→ PROBLEM TO WORK ON:
Restate the records that follow word for word; no pictures should appear.

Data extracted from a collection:
____

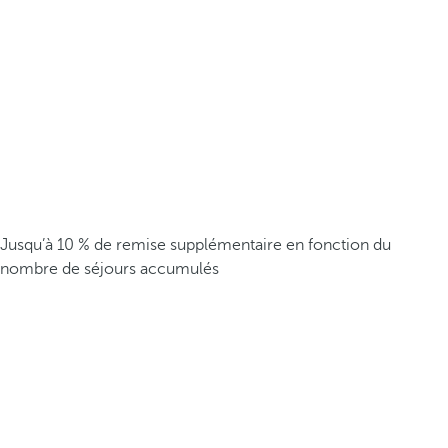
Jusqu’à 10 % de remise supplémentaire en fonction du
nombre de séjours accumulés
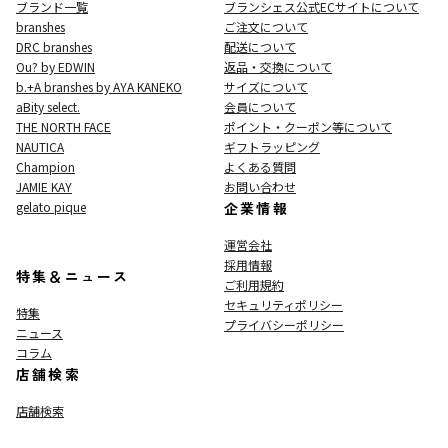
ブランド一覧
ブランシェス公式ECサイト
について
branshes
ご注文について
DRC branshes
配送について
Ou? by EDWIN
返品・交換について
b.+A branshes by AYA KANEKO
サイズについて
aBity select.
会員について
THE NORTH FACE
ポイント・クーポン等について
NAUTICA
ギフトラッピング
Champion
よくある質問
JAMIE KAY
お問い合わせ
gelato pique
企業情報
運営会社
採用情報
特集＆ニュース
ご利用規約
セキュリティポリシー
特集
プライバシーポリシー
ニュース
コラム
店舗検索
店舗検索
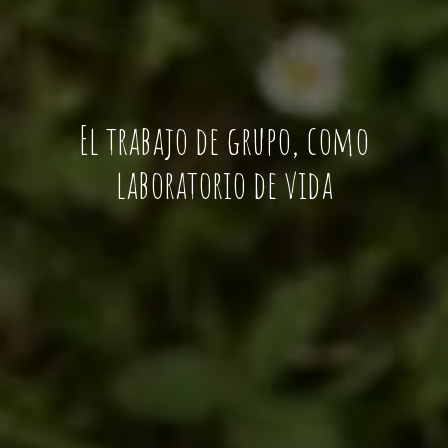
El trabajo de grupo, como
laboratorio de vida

____

→ RESPONSE:
Jusqu’à 10 % de remise supplémentaire en fonction du
nombre de séjours accumulés
ブランド一覧
ブランシェス公式ECサイト
について
branshes
ご注文について
DRC branshes
配送について
Ou? by EDWIN
返品・交換について
b.+A branshes by AYA KANEKO
サイズについて
aBity select.
会員について
THE NORTH FACE
ポイント・クーポン等について
NAUTICA
ギフトラッピング
Champion
よくある質問
JAMIE KAY
お問い合わせ
gelato pique
企業情報
運営会社
採用情報
特集＆ニュース
ご利用規約
セキュリティポリシー
特集
プライバシーポリシー
ニュース
コラム
店舗検索
店舗検索
El trabajo de grupo, como
laboratorio de vida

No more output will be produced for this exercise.